Start of Source records

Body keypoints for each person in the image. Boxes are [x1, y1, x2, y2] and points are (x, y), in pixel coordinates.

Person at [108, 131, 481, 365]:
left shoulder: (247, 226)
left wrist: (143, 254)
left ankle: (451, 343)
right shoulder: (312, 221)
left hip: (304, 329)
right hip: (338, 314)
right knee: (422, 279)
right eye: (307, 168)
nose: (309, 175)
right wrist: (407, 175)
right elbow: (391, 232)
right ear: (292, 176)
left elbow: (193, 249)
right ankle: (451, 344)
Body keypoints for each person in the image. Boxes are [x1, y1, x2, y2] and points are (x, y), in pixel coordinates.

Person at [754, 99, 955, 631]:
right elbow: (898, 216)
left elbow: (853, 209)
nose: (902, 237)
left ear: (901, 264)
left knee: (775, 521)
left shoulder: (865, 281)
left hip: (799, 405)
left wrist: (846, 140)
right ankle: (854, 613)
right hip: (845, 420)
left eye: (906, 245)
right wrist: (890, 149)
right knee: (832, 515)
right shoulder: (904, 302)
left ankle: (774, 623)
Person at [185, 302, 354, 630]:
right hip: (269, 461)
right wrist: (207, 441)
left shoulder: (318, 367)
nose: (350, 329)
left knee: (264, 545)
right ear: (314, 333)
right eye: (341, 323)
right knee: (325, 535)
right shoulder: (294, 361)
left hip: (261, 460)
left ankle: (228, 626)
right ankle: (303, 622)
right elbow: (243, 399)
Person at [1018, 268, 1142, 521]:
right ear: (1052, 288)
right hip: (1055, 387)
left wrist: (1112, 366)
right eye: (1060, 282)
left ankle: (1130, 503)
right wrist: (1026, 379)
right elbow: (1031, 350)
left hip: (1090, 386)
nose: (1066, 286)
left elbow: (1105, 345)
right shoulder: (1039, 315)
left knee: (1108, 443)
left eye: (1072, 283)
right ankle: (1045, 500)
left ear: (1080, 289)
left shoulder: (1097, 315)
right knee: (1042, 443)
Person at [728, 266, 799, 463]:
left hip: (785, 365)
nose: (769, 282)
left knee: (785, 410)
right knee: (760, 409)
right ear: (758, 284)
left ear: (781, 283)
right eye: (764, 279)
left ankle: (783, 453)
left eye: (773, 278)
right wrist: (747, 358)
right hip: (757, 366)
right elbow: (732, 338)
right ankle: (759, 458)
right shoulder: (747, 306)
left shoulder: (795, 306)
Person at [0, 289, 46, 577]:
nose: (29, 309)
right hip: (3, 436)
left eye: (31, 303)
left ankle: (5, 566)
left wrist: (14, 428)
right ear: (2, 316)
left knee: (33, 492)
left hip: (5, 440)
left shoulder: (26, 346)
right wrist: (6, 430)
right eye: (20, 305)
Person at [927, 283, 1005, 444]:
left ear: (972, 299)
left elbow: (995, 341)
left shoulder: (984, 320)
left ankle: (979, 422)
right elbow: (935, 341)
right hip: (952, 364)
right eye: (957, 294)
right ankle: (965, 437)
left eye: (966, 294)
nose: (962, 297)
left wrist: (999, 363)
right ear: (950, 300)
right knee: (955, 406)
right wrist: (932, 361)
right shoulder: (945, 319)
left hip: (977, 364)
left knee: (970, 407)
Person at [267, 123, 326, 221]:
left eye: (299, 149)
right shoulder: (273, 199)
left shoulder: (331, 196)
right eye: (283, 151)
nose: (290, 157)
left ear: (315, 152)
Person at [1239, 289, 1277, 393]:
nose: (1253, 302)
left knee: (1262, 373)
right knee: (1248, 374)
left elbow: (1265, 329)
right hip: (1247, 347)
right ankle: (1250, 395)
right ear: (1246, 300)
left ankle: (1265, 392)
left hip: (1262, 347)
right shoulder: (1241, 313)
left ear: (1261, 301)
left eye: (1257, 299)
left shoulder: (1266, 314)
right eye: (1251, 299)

End of Source records

◆ Task details
Set down exactly the lines above that run from the start of the listing to the line with "nose: (350, 329)". Leave out every later line.

◆ Output for this exercise
Body keypoints for each person in the image. Boxes are [x1, y1, x2, y2] and points are (x, y), in pixel coordinates.

Person at [108, 131, 481, 365]:
left shoulder: (247, 226)
left wrist: (143, 254)
left ankle: (451, 343)
right shoulder: (312, 221)
left hip: (304, 329)
right hip: (338, 314)
right knee: (422, 279)
right eye: (307, 168)
nose: (309, 175)
right wrist: (407, 175)
right elbow: (391, 232)
right ear: (292, 176)
left elbow: (193, 249)
right ankle: (451, 344)
Body keypoints for each person in the image. Boxes are [x1, y1, x2, y2] and points are (x, y), in pixel coordinates.

Person at [754, 99, 955, 631]:
right elbow: (898, 216)
left elbow: (853, 209)
nose: (902, 237)
left ear: (901, 264)
left knee: (775, 521)
left shoulder: (865, 281)
left hip: (799, 405)
left wrist: (846, 140)
right ankle: (854, 613)
right hip: (845, 420)
left eye: (906, 245)
right wrist: (890, 149)
right knee: (832, 515)
right shoulder: (904, 302)
left ankle: (774, 623)
Person at [185, 302, 354, 630]:
right hip: (269, 461)
right wrist: (207, 441)
left shoulder: (318, 367)
nose: (350, 329)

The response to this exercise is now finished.